- Opening Delimiter -

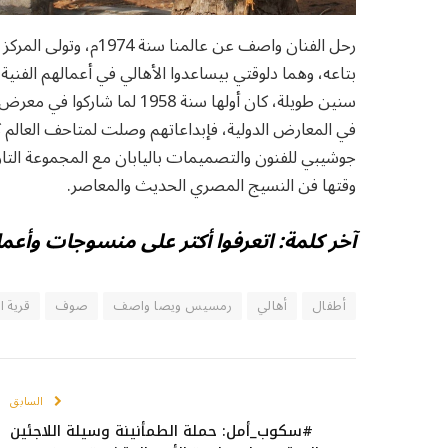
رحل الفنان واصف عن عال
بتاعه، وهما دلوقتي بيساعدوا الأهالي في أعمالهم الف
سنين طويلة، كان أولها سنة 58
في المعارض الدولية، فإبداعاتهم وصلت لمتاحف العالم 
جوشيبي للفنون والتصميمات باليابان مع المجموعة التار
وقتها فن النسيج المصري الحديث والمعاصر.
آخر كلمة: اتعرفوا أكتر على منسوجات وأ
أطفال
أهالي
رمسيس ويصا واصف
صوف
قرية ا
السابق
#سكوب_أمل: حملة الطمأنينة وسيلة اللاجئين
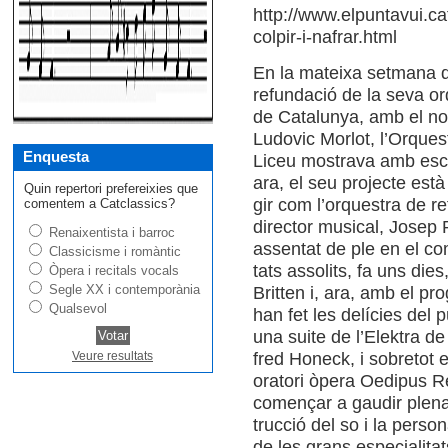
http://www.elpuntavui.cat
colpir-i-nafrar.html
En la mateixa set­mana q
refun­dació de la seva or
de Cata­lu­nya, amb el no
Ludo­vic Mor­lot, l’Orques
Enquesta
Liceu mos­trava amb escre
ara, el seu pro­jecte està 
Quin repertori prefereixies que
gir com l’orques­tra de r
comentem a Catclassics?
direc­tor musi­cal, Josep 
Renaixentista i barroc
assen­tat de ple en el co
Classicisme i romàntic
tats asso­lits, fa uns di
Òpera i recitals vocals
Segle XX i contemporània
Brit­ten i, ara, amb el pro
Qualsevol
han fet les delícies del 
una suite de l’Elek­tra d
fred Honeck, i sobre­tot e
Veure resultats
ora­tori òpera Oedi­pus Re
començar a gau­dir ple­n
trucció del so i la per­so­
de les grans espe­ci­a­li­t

- Closing Delimiter -
- Opening Delimiter -

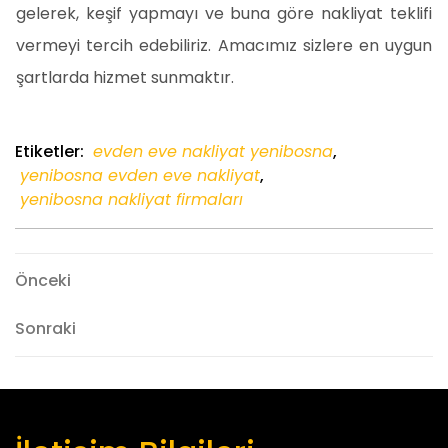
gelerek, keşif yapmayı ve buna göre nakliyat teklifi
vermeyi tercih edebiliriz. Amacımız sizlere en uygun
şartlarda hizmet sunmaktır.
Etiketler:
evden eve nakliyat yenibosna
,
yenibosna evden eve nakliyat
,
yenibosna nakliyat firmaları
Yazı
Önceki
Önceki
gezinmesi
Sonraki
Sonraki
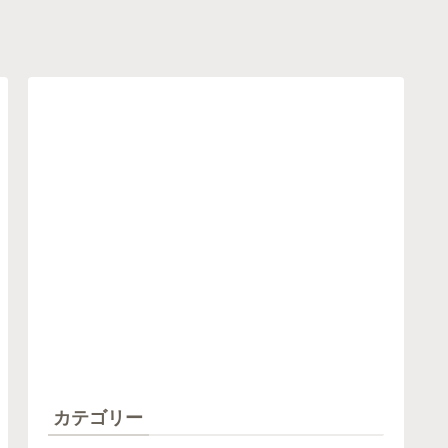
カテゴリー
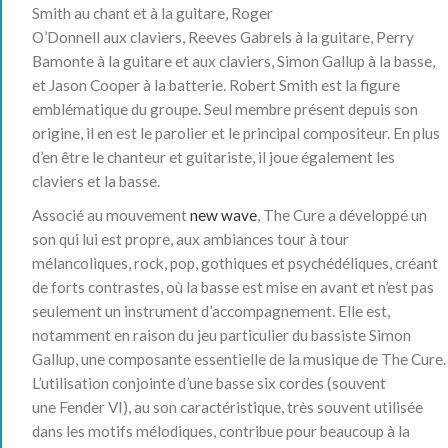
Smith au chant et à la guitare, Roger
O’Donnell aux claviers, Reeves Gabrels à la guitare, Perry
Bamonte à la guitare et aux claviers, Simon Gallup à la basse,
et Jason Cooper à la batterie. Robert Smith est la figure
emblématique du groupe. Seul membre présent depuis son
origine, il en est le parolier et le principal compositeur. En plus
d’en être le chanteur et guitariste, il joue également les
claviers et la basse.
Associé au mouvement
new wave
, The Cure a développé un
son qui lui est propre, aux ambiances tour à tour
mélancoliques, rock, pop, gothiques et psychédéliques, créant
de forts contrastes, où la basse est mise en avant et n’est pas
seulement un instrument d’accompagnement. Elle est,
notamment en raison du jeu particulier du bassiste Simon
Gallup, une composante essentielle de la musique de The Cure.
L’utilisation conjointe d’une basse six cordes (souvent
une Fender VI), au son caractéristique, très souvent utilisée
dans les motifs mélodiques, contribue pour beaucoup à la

- Closing Delimiter -
- Opening Delimiter -

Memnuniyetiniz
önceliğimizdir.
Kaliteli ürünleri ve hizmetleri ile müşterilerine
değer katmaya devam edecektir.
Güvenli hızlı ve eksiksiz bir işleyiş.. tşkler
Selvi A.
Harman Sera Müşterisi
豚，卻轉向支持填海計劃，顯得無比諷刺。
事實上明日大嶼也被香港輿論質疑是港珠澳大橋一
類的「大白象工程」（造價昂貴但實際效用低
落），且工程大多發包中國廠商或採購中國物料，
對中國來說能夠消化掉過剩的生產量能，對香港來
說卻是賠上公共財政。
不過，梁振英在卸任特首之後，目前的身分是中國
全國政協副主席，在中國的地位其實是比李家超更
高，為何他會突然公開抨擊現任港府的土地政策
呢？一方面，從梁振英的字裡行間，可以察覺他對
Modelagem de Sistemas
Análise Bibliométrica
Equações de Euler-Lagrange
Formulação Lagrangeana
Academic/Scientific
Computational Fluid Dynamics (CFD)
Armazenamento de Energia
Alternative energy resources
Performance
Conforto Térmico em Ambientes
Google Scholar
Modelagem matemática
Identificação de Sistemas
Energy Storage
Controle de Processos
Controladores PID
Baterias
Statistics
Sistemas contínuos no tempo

- Closing Delimiter -

§ Work task: Render the lines from the one containing "Memnuniyetiniz" through the one containing "Sistemas contínuos no tempo", both included, as a Markdown table with the columns Row and Line, numbering each line and omitting blank lines.

§ Written response:
| Row | Line |
|---|---|
| 1 | Memnuniyetiniz |
| 2 | önceliğimizdir. |
| 3 | Kaliteli ürünleri ve hizmetleri ile müşterilerine |
| 4 | değer katmaya devam edecektir. |
| 5 | Güvenli hızlı ve eksiksiz bir işleyiş.. tşkler |
| 6 | Selvi A. |
| 7 | Harman Sera Müşterisi |
| 8 | 豚，卻轉向支持填海計劃，顯得無比諷刺。 |
| 9 | 事實上明日大嶼也被香港輿論質疑是港珠澳大橋一 |
| 10 | 類的「大白象工程」（造價昂貴但實際效用低 |
| 11 | 落），且工程大多發包中國廠商或採購中國物料， |
| 12 | 對中國來說能夠消化掉過剩的生產量能，對香港來 |
| 13 | 說卻是賠上公共財政。 |
| 14 | 不過，梁振英在卸任特首之後，目前的身分是中國 |
| 15 | 全國政協副主席，在中國的地位其實是比李家超更 |
| 16 | 高，為何他會突然公開抨擊現任港府的土地政策 |
| 17 | 呢？一方面，從梁振英的字裡行間，可以察覺他對 |
| 18 | Modelagem de Sistemas |
| 19 | Análise Bibliométrica |
| 20 | Equações de Euler-Lagrange |
| 21 | Formulação Lagrangeana |
| 22 | Academic/Scientific |
| 23 | Computational Fluid Dynamics (CFD) |
| 24 | Armazenamento de Energia |
| 25 | Alternative energy resources |
| 26 | Performance |
| 27 | Conforto Térmico em Ambientes |
| 28 | Google Scholar |
| 29 | Modelagem matemática |
| 30 | Identificação de Sistemas |
| 31 | Energy Storage |
| 32 | Controle de Processos |
| 33 | Controladores PID |
| 34 | Baterias |
| 35 | Statistics |
| 36 | Sistemas contínuos no tempo |